Senior Manager, Special Projects and Operations

Anindita is an inclusive finance specialist with seven years of experience undertaking research, ratings, client protection certifications, program implementation, training, and evaluation across multiple countries in Asia and Africa. She works closely with CFI’s Managing Director and leadership team on fundraising, operationalizing CFI’s strategy, internal knowledge management, and organizational processes.

Before joining CFI in October 2020, Anindita worked as an evidence and insights fellow at the UN Foundation’s Digital Impact Alliance (DIAL), where she helped develop a category management guide to enable developing country governments to strategically procure digital technologies. Anindita has worked for several financial inclusion organizations, including Dvara Finance, M-CRIL LLP, and Entrepreneurial Finance Lab (now LenddoEFL). While working as the partner success manager at Entrepreneurial Finance Lab, she helped financial institutions in India and Nepal adopt psychometric credit scoring to safely accelerate lending to low-income households and enterprises.

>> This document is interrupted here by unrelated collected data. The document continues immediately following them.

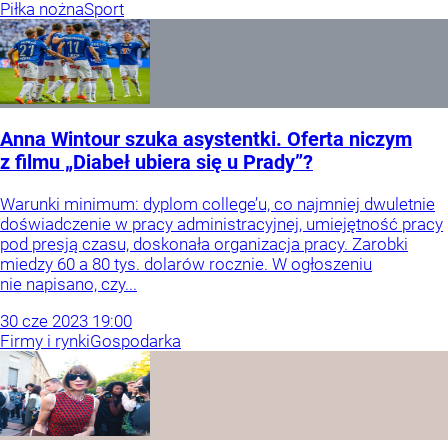
Piłka nożna
Sport
Anna Wintour szuka asystentki. Oferta niczym
z filmu „Diabeł ubiera się u Prady”?
Warunki minimum: dyplom college’u, co najmniej dwuletnie
doświadczenie w pracy administracyjnej, umiejętność pracy
pod presją czasu, doskonała organizacja pracy. Zarobki
miedzy 60 a 80 tys. dolarów rocznie. W ogłoszeniu
nie napisano, czy...
30
cze
2023
19:00
Firmy i rynki
Gospodarka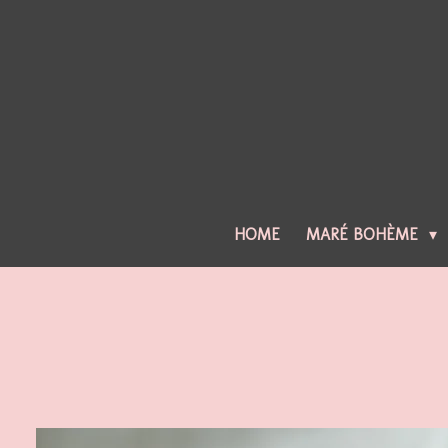
Ga
direct
naar
de
hoofdinhoud
HOME
MARÉ BOHÈME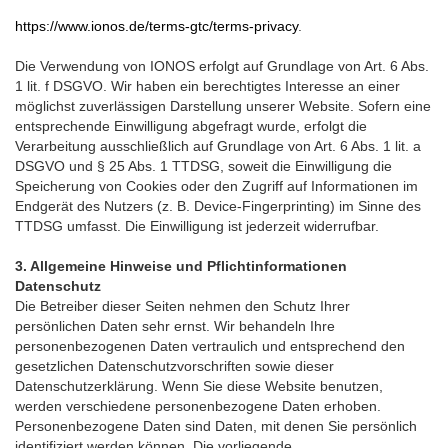
https://www.ionos.de/terms-gtc/terms-privacy
.
Die Verwendung von IONOS erfolgt auf Grundlage von Art. 6 Abs.
1 lit. f DSGVO. Wir haben ein berechtigtes Interesse an einer
möglichst zuverlässigen Darstellung unserer Website. Sofern eine
entsprechende Einwilligung abgefragt wurde, erfolgt die
Verarbeitung ausschließlich auf Grundlage von Art. 6 Abs. 1 lit. a
DSGVO und § 25 Abs. 1 TTDSG, soweit die Einwilligung die
Speicherung von Cookies oder den Zugriff auf Informationen im
Endgerät des Nutzers (z. B. Device-Fingerprinting) im Sinne des
TTDSG umfasst. Die Einwilligung ist jederzeit widerrufbar.
3. Allgemeine Hinweise und Pflichtinformationen
Datenschutz
Die Betreiber dieser Seiten nehmen den Schutz Ihrer
persönlichen Daten sehr ernst. Wir behandeln Ihre
personenbezogenen Daten vertraulich und entsprechend den
gesetzlichen Datenschutzvorschriften sowie dieser
Datenschutzerklärung. Wenn Sie diese Website benutzen,
werden verschiedene personenbezogene Daten erhoben.
Personenbezogene Daten sind Daten, mit denen Sie persönlich
identifiziert werden können. Die vorliegende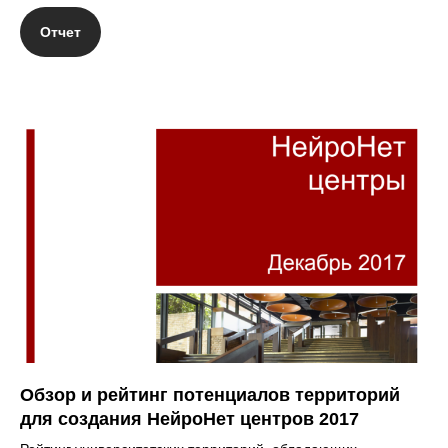
Отчет
Обзор и рейтинг потенциалов территорий
для создания НейроНет центров 2017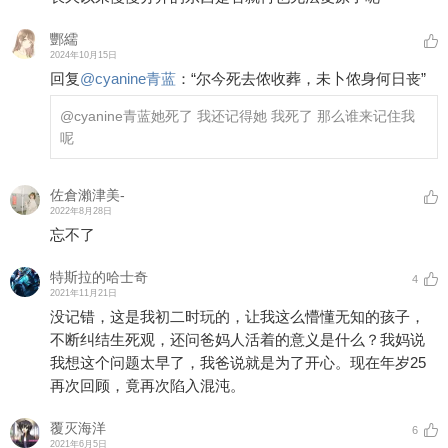
酆繻
2024年10月15日
回复
@
cyanine青蓝
：
“尔今死去侬收葬，未卜侬身何日丧”
@cyanine青蓝
她死了 我还记得她 我死了 那么谁来记住我
呢
佐倉瀨津美-
2022年8月28日
忘不了
特斯拉的哈士奇
4
2021年11月21日
没记错，这是我初二时玩的，让我这么懵懂无知的孩子，
不断纠结生死观，还问爸妈人活着的意义是什么？我妈说
我想这个问题太早了，我爸说就是为了开心。现在年岁25
再次回顾，竟再次陷入混沌。
覆灭海洋
6
2021年6月5日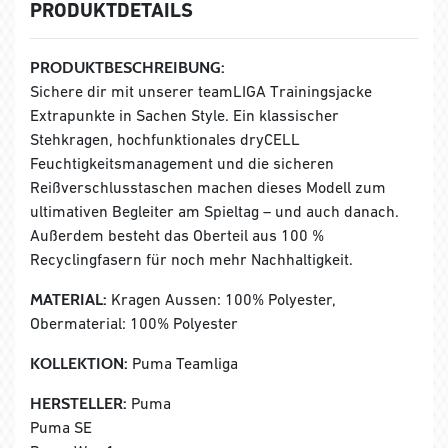
PRODUKTDETAILS
PRODUKTBESCHREIBUNG:
Sichere dir mit unserer teamLIGA Trainingsjacke
Extrapunkte in Sachen Style. Ein klassischer
Stehkragen, hochfunktionales dryCELL
Feuchtigkeitsmanagement und die sicheren
Reißverschlusstaschen machen dieses Modell zum
ultimativen Begleiter am Spieltag – und auch danach.
Außerdem besteht das Oberteil aus 100 %
Recyclingfasern für noch mehr Nachhaltigkeit.
MATERIAL:
Kragen Aussen: 100% Polyester,
Obermaterial: 100% Polyester
KOLLEKTION:
Puma Teamliga
HERSTELLER:
Puma
Puma SE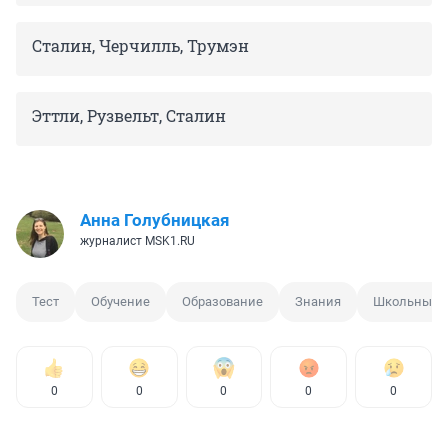
Сталин, Черчилль, Трумэн
Эттли, Рузвельт, Сталин
Анна Голубницкая
журналист MSK1.RU
Тест
Обучение
Образование
Знания
Школьные 
0
0
0
0
0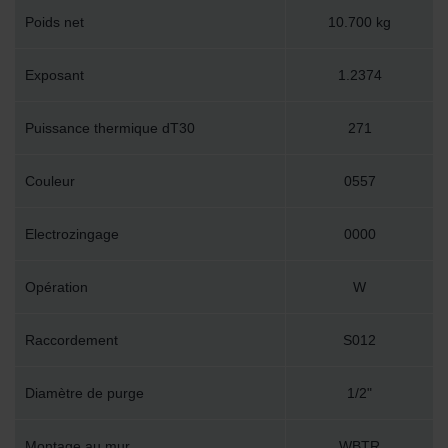
Poids net
10.700 kg
Exposant
1.2374
Puissance thermique dT30
271
Couleur
0557
Electrozingage
0000
Opération
W
Raccordement
S012
Diamètre de purge
1/2"
Montage au mur
WBTR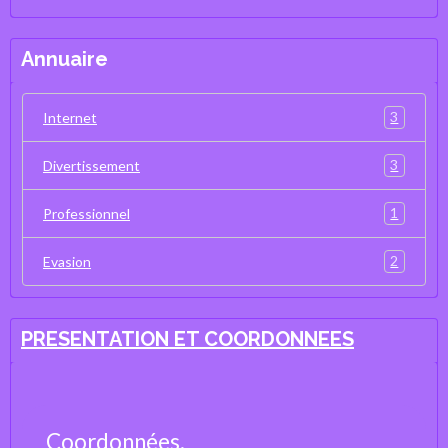
Annuaire
3
Internet
3
Divertissement
1
Professionnel
2
Evasion
PRESENTATION ET COORDONNEES
Coordonnées.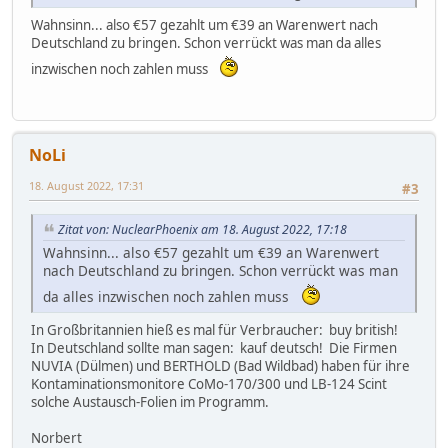
Wahnsinn... also €57 gezahlt um €39 an Warenwert nach
Deutschland zu bringen. Schon verrückt was man da alles
inzwischen noch zahlen muss
NoLi
18. August 2022, 17:31
#3
Zitat von: NuclearPhoenix am 18. August 2022, 17:18
Wahnsinn... also €57 gezahlt um €39 an Warenwert
nach Deutschland zu bringen. Schon verrückt was man
da alles inzwischen noch zahlen muss
In Großbritannien hieß es mal für Verbraucher: buy british!
In Deutschland sollte man sagen: kauf deutsch! Die Firmen
NUVIA (Dülmen) und BERTHOLD (Bad Wildbad) haben für ihre
Kontaminationsmonitore CoMo-170/300 und LB-124 Scint
solche Austausch-Folien im Programm.
Norbert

Anindita graduated from Columbia University School of International and Public Affairs (SIPA) with an MPA in economic and political development. She also holds a post-graduate degree in management from the Institute of Rural Management Anand (IRMA) and an undergraduate degree in information technology from the Institute of Engineering and Management (IEM). Anindita is fluent in English, Bengali, and Hindi.